Sono ore di grande angoscia per la famiglia Gambirasio, chiusa nel silenzio all'interno dell'abitazione di via Rampinelli, ormai assediata da un esercito di cronisti. Il sindaco è dovuto ricorrere perfino alla firma di un'ordinanza, che vieta ai furgoni della diretta Tv di avvicinarsi: si può passare soltanto a piedi e a gruppetti di poche persone.

Quel che è certo, dice la famiglia, è che Yara è sparita contro la sua volontà, non è sicuramente scappata. Nessun litigio, nessun brutto voto a scuola, nessuna delusione: nulla al momento è emerso che possa giustificare una simile ipotesi. «Yara – aveva già spiegato sabato la madre Maura – aveva da poco ritirato la pagellina scolastica (frequenta la terza media, ndr) e i voti erano tutti molto buoni. Anche dalla ginnastica ritmica ha sempre avuto tante gratificazioni. Vive solo per la ginnastica e per la sua famiglia».
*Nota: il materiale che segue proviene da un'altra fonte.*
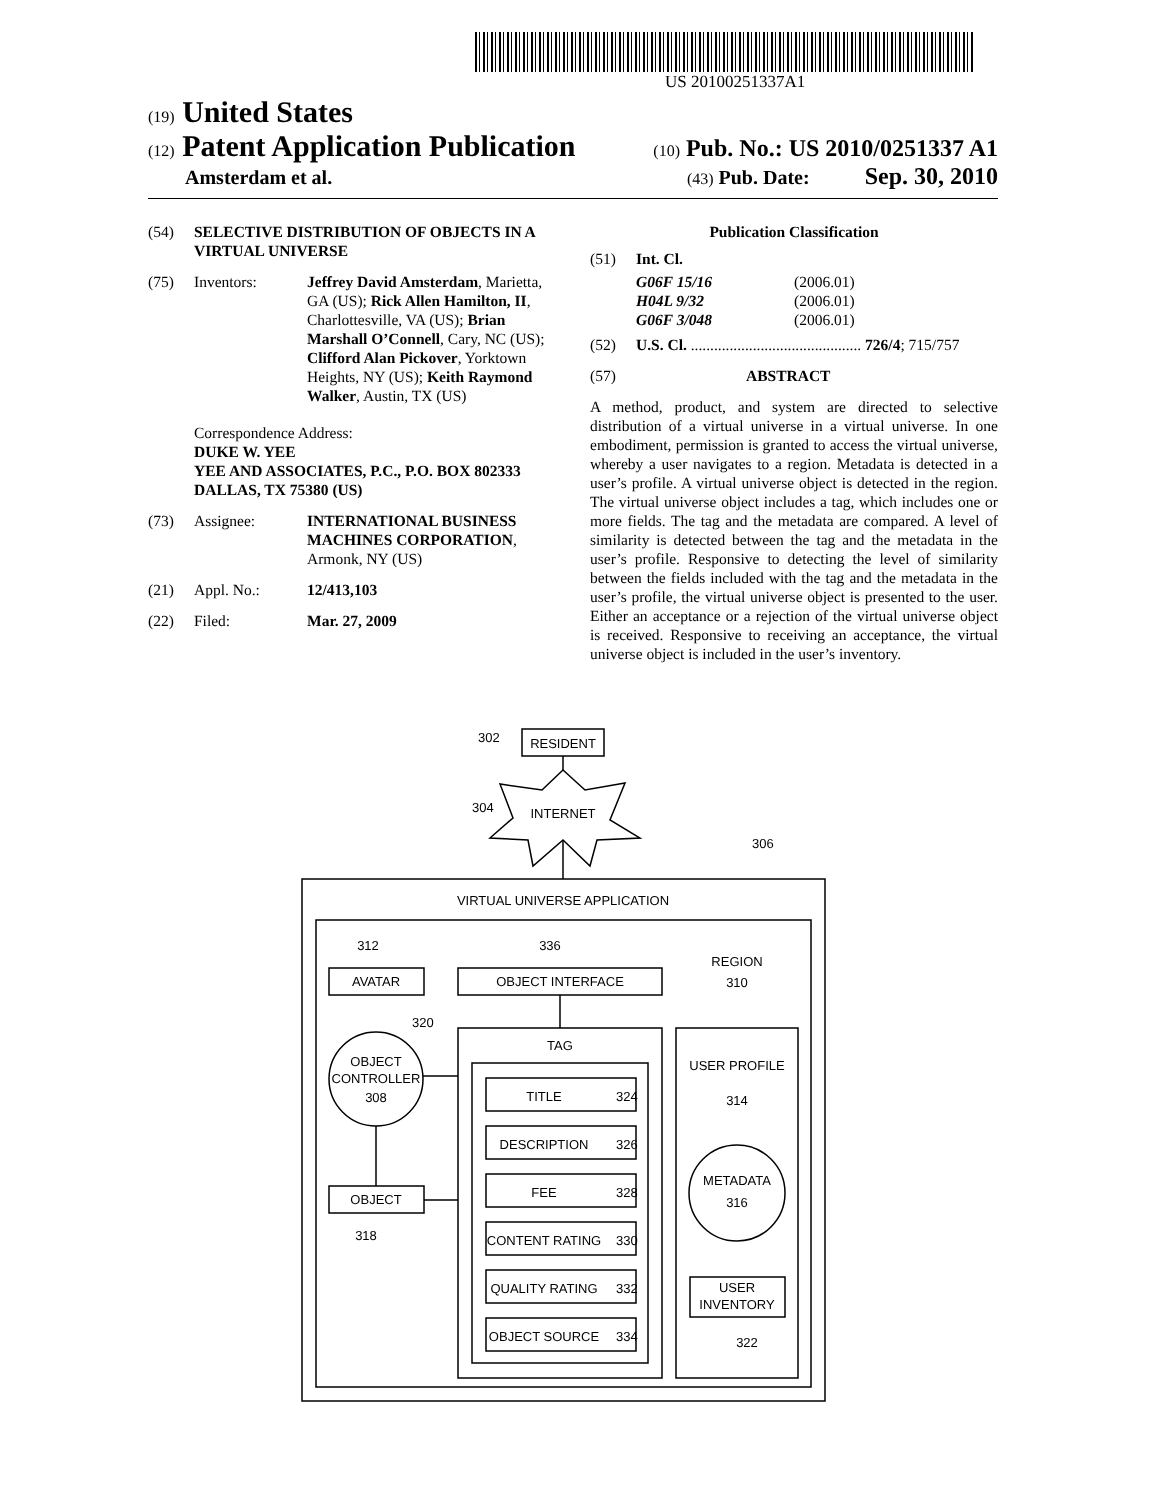US 20100251337A1
(19) United States
(12) Patent Application Publication (10) Pub. No.: US 2010/0251337 A1
Amsterdam et al. (43) Pub. Date: Sep. 30, 2010
(54) SELECTIVE DISTRIBUTION OF OBJECTS IN A VIRTUAL UNIVERSE
(75) Inventors: Jeffrey David Amsterdam, Marietta, GA (US); Rick Allen Hamilton, II, Charlottesville, VA (US); Brian Marshall O’Connell, Cary, NC (US); Clifford Alan Pickover, Yorktown Heights, NY (US); Keith Raymond Walker, Austin, TX (US)
Correspondence Address:
DUKE W. YEE
YEE AND ASSOCIATES, P.C., P.O. BOX 802333
DALLAS, TX 75380 (US)
(73) Assignee: INTERNATIONAL BUSINESS MACHINES CORPORATION, Armonk, NY (US)
(21) Appl. No.: 12/413,103
(22) Filed: Mar. 27, 2009
Publication Classification
(51) Int. Cl.
G06F 15/16 (2006.01) H04L 9/32 (2006.01) G06F 3/048 (2006.01)
(52) U.S. Cl. ............................................ 726/4; 715/757
(57) ABSTRACT
A method, product, and system are directed to selective distribution of a virtual universe in a virtual universe. In one embodiment, permission is granted to access the virtual universe, whereby a user navigates to a region. Metadata is detected in a user’s profile. A virtual universe object is detected in the region. The virtual universe object includes a tag, which includes one or more fields. The tag and the metadata are compared. A level of similarity is detected between the tag and the metadata in the user’s profile. Responsive to detecting the level of similarity between the fields included with the tag and the metadata in the user’s profile, the virtual universe object is presented to the user. Either an acceptance or a rejection of the virtual universe object is received. Responsive to receiving an acceptance, the virtual universe object is included in the user’s inventory.
RESIDENT
302
INTERNET
304
306
VIRTUAL UNIVERSE APPLICATION
312
336
REGION
310
AVATAR
OBJECT INTERFACE
320
OBJECT
CONTROLLER
308
OBJECT
318
TAG
TITLE
324
DESCRIPTION
326
FEE
328
CONTENT RATING
330
QUALITY RATING
332
OBJECT SOURCE
334
USER PROFILE
314
METADATA
316
USER
INVENTORY
322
La mamma di Yara fa l'educatrice all'asilo nido comunale di via Solata, a Bergamo, in Città Alta. Il papà invece è geometra per una ditta di Brembate Sopra. Seconda di quattro figli (ha una sorella maggiore e due fratellini più piccoli), Yara ha riscosso ottimi risultati nel suo sport, fra cui una medaglia d'oro ai campionati nazionali di Fiuggi nel 2009 e un successo quest'anno a Pesaro.

Dall'abitazione non mancherebbe nulla di Yara, vestiti compresi: altro motivo in più per escludere – dice la famiglia – l'ipotesi di un allontanamento volontario.

«Sulla vicenda di mia figlia – ha detto ieri Maura riferendosi alle tante ipotesi giornalistiche che si susseguono sui media in queste ore – si sta facendo una cattiva pubblicità e si inizia a sentire di tutto. Una cattiva pubblicità che purtroppo coinvolge anche Brembate Sopra, che certo non lo merita».